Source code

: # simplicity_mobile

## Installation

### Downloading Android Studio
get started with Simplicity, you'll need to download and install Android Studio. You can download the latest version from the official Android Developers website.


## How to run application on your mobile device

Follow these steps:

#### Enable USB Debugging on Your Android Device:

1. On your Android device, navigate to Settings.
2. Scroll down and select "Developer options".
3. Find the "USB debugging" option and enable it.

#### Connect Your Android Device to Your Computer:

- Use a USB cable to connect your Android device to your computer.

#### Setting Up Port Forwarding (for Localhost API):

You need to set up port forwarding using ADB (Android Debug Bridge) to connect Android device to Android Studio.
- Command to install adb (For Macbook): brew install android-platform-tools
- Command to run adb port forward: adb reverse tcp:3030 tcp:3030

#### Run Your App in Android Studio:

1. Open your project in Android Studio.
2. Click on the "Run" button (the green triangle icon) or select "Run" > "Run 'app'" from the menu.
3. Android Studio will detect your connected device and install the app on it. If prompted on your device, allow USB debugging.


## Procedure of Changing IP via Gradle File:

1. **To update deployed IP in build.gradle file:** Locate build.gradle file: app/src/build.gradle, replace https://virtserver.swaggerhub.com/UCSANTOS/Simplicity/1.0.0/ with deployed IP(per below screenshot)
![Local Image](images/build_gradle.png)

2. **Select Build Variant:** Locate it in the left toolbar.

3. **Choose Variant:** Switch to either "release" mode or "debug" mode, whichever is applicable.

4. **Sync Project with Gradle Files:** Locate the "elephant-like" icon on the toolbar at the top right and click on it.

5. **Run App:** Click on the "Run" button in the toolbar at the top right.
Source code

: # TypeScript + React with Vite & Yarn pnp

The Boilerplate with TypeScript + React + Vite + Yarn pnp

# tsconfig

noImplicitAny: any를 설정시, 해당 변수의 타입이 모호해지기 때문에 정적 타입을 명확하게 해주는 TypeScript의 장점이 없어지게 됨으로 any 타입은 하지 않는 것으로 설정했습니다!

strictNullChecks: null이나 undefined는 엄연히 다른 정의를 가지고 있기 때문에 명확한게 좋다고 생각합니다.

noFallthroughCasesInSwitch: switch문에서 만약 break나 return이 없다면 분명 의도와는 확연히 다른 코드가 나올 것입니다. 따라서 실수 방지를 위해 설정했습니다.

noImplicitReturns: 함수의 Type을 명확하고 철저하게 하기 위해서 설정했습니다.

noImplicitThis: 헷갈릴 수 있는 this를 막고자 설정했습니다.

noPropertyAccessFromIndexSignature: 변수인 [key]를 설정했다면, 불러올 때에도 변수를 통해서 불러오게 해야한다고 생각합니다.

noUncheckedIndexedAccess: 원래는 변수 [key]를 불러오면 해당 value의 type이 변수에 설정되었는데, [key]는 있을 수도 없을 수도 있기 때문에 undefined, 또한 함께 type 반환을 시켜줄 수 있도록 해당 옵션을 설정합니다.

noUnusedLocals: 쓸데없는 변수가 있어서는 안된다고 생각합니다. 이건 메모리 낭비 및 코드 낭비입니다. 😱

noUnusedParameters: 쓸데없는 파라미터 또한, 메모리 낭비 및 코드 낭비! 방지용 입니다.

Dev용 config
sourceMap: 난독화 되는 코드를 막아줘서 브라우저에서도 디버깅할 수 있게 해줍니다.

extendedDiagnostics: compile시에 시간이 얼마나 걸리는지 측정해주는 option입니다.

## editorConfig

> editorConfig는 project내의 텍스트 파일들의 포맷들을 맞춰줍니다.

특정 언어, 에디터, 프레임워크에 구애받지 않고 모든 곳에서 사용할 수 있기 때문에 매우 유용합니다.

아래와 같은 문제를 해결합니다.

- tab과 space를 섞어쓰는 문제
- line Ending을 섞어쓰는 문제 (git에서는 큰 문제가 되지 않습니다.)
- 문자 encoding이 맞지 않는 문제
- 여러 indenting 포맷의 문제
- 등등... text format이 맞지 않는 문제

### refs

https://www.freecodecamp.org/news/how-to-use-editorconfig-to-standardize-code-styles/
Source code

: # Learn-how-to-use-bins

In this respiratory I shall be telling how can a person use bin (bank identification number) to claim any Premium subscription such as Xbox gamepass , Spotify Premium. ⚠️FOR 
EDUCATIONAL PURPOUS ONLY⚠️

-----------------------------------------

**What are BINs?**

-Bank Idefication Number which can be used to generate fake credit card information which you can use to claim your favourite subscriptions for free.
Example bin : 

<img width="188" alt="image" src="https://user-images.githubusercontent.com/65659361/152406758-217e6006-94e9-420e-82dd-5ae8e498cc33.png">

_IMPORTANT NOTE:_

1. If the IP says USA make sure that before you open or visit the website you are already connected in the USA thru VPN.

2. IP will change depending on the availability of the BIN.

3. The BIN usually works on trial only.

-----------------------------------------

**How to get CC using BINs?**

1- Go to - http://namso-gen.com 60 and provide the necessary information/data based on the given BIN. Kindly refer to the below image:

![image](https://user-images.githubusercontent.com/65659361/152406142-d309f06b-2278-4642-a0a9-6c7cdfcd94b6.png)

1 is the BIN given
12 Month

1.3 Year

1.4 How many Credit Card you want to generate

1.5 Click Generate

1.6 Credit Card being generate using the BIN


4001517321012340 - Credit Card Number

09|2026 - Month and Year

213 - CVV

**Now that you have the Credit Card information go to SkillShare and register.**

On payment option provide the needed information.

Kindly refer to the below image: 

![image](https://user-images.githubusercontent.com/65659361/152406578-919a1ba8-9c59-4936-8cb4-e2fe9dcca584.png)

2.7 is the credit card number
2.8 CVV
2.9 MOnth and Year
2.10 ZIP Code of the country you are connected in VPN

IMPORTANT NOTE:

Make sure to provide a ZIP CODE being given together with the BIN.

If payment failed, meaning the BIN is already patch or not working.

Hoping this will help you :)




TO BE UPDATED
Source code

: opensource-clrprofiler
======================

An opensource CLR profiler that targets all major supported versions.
▬▬▬
EXERCISE — Look through the entries and find each line that has the string "opensource". Copy those lines.

EXERCISE SOLUTION —
: opensource-clrprofiler
An opensource CLR profiler that targets all major supported versions.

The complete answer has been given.